With the string "ekstraudstyr" as the filter, copy each matching line from the records.

(Beginning of STUDY MATERIAL)

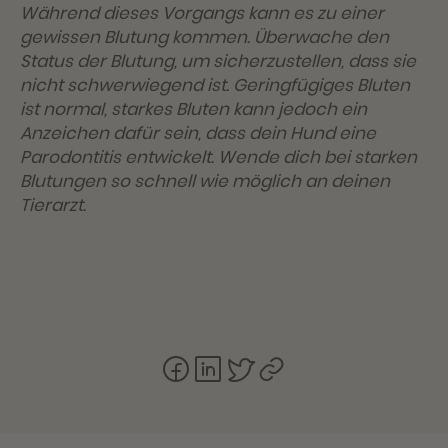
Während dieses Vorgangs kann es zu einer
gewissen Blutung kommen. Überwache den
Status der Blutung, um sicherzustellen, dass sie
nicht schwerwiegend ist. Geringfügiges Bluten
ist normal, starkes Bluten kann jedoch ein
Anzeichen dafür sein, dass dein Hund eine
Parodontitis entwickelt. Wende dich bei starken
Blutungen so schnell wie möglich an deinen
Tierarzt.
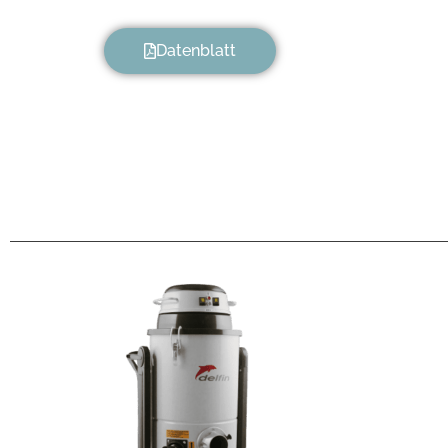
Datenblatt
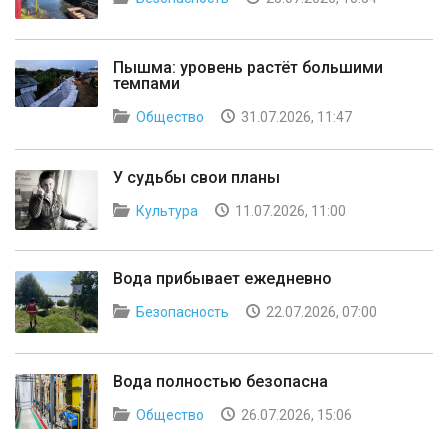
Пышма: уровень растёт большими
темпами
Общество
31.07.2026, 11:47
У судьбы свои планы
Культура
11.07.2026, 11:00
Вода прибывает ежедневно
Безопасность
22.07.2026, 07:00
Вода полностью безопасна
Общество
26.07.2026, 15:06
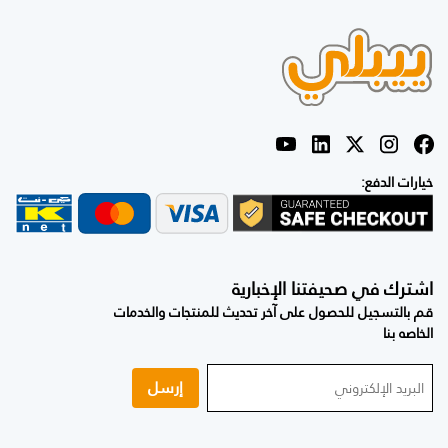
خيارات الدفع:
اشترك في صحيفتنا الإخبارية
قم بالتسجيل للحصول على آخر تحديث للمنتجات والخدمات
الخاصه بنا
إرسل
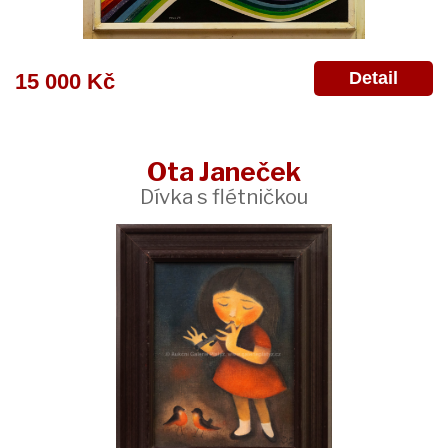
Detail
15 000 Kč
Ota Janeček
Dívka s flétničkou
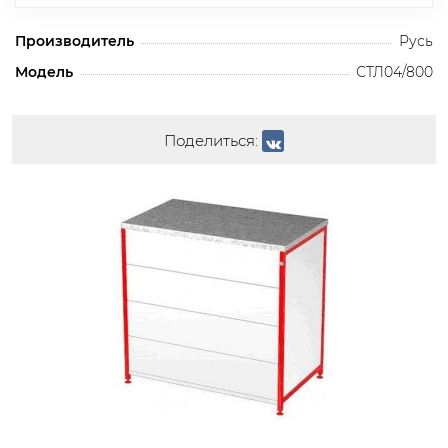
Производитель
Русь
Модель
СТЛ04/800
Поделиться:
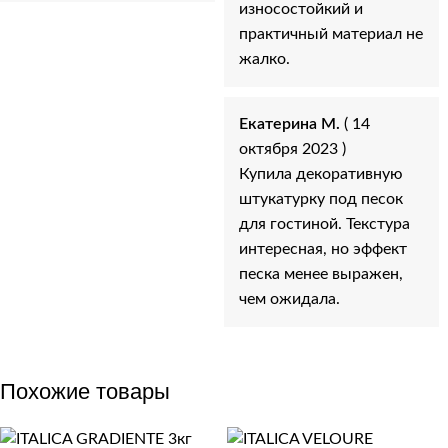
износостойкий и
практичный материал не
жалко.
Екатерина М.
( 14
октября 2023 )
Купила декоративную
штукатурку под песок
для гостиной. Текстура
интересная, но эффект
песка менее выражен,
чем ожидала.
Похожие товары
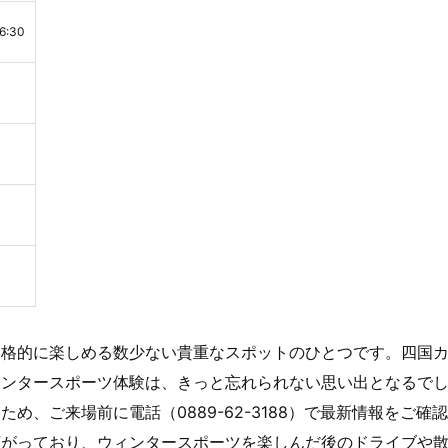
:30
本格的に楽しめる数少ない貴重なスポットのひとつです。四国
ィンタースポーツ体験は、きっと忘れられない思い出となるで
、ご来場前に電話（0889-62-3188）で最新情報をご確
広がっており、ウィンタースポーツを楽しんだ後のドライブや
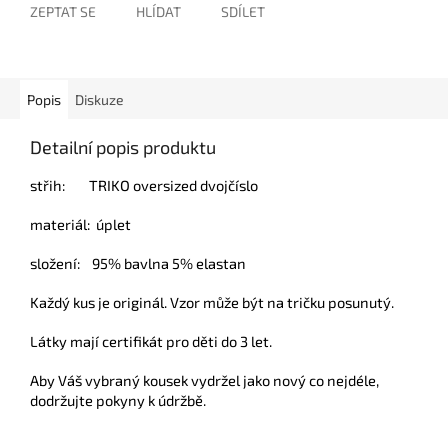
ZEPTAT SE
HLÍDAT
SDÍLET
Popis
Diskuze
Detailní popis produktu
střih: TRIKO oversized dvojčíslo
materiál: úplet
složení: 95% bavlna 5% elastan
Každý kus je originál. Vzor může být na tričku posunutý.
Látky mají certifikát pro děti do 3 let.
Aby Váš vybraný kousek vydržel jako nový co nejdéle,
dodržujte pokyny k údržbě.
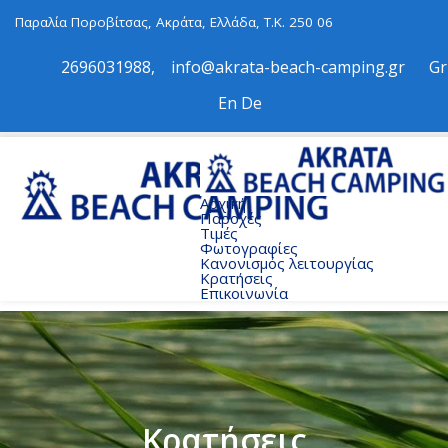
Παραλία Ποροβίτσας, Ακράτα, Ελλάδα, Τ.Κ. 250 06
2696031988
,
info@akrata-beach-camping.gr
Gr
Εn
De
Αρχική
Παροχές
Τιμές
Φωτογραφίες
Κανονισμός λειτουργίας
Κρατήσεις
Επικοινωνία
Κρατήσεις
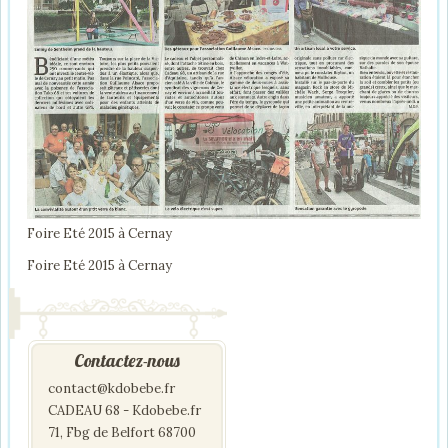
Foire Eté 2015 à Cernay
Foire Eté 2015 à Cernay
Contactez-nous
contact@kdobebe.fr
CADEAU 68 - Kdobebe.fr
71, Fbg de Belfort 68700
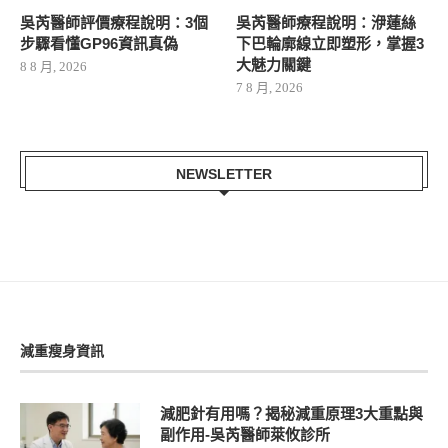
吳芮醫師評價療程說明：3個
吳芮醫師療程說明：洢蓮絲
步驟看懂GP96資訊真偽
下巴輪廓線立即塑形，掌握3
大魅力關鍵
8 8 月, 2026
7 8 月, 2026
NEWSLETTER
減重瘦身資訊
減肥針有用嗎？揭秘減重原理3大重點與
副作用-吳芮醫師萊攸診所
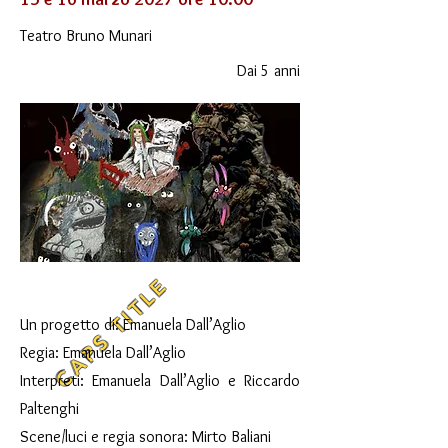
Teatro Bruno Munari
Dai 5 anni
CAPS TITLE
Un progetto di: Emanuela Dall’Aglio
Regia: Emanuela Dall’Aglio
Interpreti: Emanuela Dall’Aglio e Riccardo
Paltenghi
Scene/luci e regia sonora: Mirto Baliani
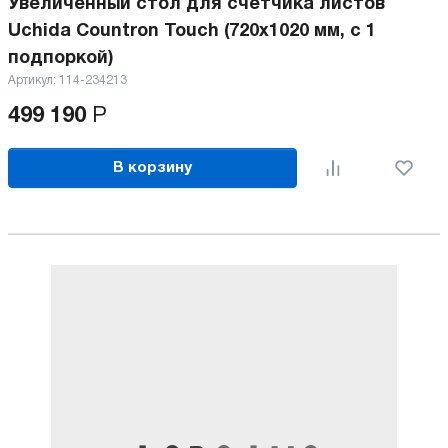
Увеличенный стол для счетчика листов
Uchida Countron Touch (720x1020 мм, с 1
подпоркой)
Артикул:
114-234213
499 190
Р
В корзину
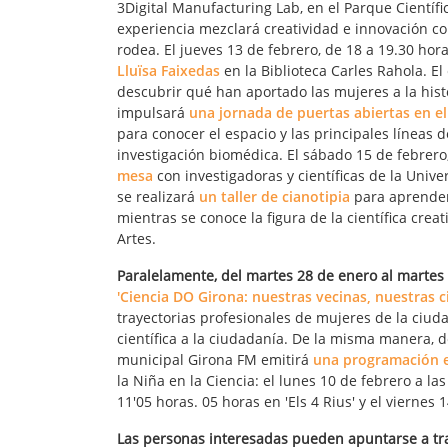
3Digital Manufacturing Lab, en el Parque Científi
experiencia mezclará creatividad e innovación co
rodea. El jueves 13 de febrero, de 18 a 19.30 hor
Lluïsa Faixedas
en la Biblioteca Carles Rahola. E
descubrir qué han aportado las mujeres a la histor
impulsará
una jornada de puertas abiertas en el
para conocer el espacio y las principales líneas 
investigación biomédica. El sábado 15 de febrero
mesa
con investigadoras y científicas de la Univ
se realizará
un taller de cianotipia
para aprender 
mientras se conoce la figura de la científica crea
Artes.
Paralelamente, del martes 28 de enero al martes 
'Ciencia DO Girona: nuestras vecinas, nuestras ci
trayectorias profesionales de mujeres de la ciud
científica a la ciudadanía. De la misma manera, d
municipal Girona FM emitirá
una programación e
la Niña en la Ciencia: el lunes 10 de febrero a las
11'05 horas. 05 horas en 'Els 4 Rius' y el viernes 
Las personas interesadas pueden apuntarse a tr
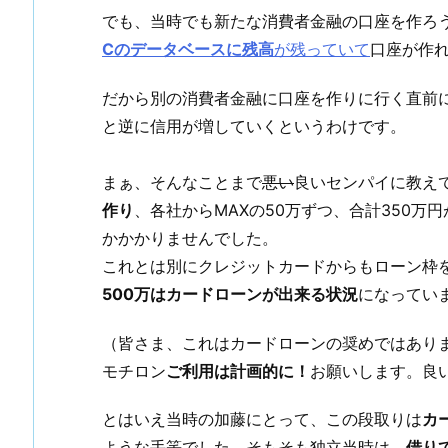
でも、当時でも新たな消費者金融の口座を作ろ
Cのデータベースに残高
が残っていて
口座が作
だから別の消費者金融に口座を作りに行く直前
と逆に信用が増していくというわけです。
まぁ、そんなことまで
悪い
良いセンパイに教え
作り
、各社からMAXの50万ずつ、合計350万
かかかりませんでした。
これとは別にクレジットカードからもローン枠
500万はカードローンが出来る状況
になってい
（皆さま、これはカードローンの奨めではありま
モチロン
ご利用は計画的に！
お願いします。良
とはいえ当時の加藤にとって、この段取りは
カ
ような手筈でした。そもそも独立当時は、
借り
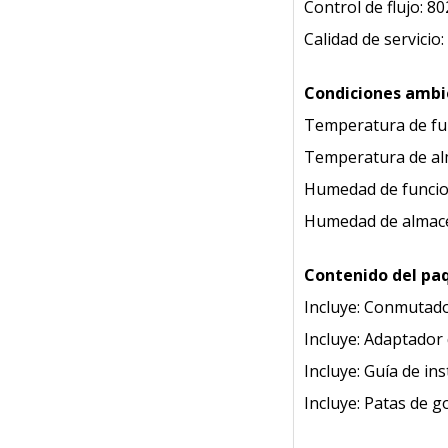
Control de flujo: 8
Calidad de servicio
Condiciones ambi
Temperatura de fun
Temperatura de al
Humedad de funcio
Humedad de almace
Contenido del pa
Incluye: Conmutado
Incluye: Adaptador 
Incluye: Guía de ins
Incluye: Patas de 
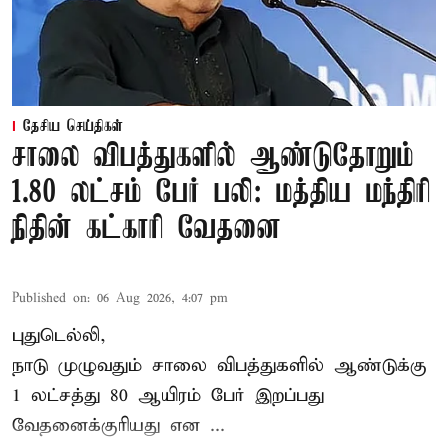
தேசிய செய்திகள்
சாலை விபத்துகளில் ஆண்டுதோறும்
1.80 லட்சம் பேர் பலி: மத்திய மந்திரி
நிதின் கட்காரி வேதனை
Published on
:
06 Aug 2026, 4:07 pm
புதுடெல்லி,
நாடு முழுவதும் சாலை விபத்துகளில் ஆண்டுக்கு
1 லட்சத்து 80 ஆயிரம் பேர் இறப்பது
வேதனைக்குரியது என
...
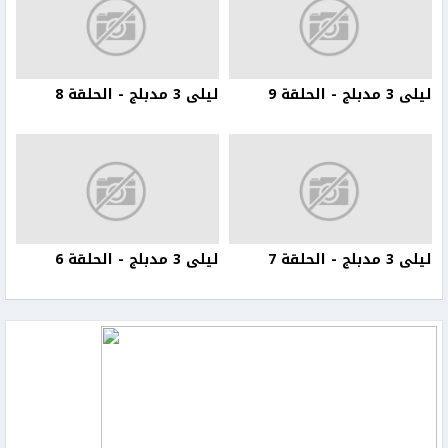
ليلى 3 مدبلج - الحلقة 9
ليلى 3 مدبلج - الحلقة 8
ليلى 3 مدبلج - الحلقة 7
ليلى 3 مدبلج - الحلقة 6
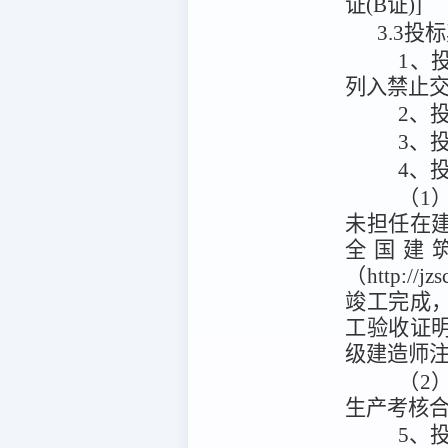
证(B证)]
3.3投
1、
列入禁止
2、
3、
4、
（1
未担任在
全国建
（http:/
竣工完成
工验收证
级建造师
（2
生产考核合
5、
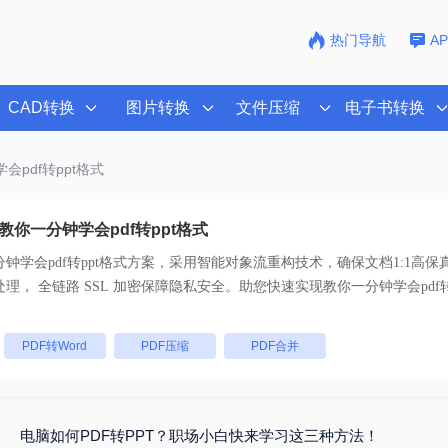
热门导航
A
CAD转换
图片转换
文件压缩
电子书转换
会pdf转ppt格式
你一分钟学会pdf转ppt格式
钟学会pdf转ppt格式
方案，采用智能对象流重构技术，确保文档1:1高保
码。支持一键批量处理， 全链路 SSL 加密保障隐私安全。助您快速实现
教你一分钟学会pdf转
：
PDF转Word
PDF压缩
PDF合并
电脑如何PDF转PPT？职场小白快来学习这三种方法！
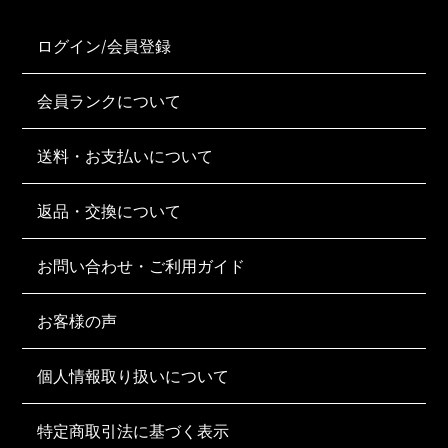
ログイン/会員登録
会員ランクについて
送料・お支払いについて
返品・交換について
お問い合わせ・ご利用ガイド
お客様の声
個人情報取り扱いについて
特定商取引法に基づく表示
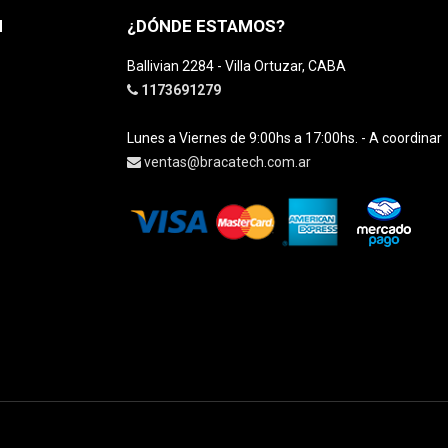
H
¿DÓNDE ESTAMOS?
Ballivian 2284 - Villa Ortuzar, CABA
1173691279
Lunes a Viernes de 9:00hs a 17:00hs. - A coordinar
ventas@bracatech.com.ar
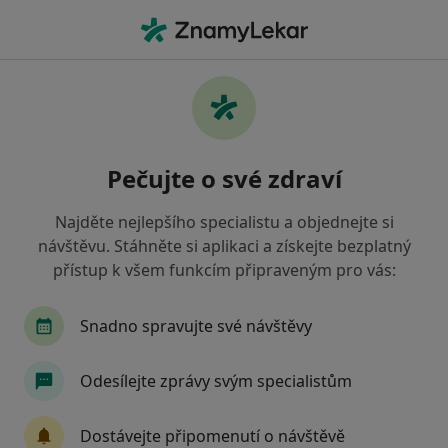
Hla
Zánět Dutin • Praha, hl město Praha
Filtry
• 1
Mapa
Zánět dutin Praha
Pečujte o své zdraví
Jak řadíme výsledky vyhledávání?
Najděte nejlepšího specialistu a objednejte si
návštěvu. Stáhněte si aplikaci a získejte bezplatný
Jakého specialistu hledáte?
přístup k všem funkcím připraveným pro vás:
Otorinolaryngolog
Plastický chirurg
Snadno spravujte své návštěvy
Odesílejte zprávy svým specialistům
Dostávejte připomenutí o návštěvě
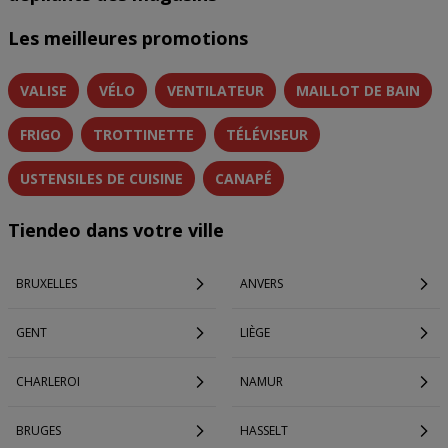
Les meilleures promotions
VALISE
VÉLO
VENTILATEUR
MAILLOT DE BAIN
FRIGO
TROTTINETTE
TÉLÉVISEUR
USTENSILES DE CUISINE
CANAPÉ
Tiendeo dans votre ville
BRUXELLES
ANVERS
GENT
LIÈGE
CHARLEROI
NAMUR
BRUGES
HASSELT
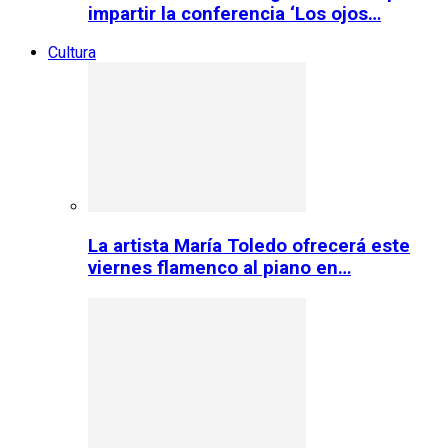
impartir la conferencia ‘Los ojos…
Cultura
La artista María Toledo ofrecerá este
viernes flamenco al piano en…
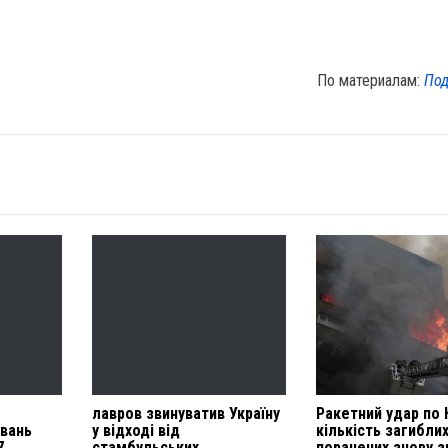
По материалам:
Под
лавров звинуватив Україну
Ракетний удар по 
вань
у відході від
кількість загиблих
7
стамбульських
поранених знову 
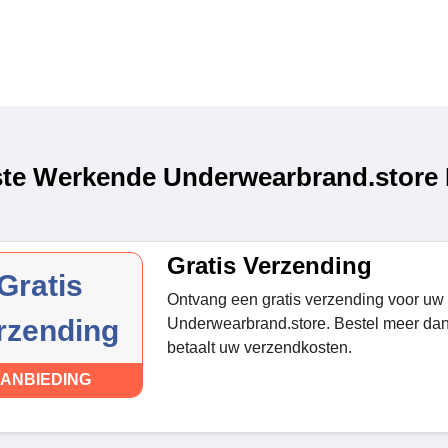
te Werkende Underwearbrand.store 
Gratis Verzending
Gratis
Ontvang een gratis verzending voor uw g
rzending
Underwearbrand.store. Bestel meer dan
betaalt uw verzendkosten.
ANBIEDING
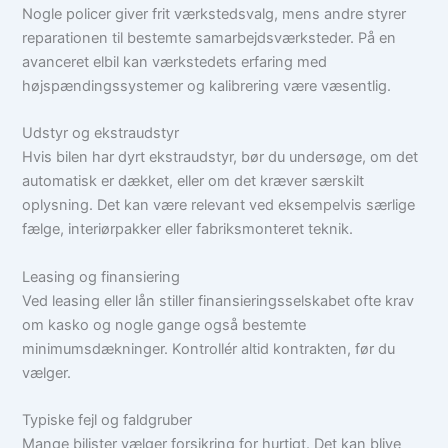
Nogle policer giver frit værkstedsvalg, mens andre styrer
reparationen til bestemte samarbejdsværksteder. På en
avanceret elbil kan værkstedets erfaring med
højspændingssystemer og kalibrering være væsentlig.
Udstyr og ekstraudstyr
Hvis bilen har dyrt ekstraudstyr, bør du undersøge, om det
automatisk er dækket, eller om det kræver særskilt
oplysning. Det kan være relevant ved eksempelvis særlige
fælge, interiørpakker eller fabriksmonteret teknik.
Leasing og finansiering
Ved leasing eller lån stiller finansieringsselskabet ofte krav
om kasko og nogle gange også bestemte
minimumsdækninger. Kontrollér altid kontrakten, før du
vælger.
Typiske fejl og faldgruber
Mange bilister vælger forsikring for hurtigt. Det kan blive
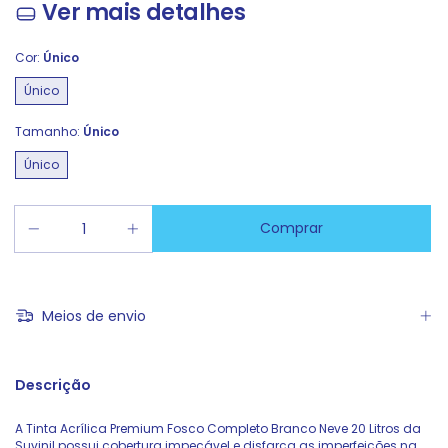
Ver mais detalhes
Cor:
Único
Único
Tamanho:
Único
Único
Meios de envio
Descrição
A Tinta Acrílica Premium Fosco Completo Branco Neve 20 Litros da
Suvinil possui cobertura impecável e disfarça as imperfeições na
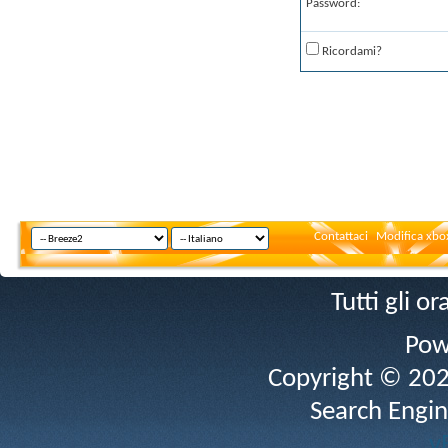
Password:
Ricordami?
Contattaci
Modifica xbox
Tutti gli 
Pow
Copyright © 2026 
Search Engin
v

(End of STUDY MATERIAL)

• RESULT OF THIS EXERCISE:
Udstyr og ekstraudstyr
Hvis bilen har dyrt ekstraudstyr, bør du undersøge, om det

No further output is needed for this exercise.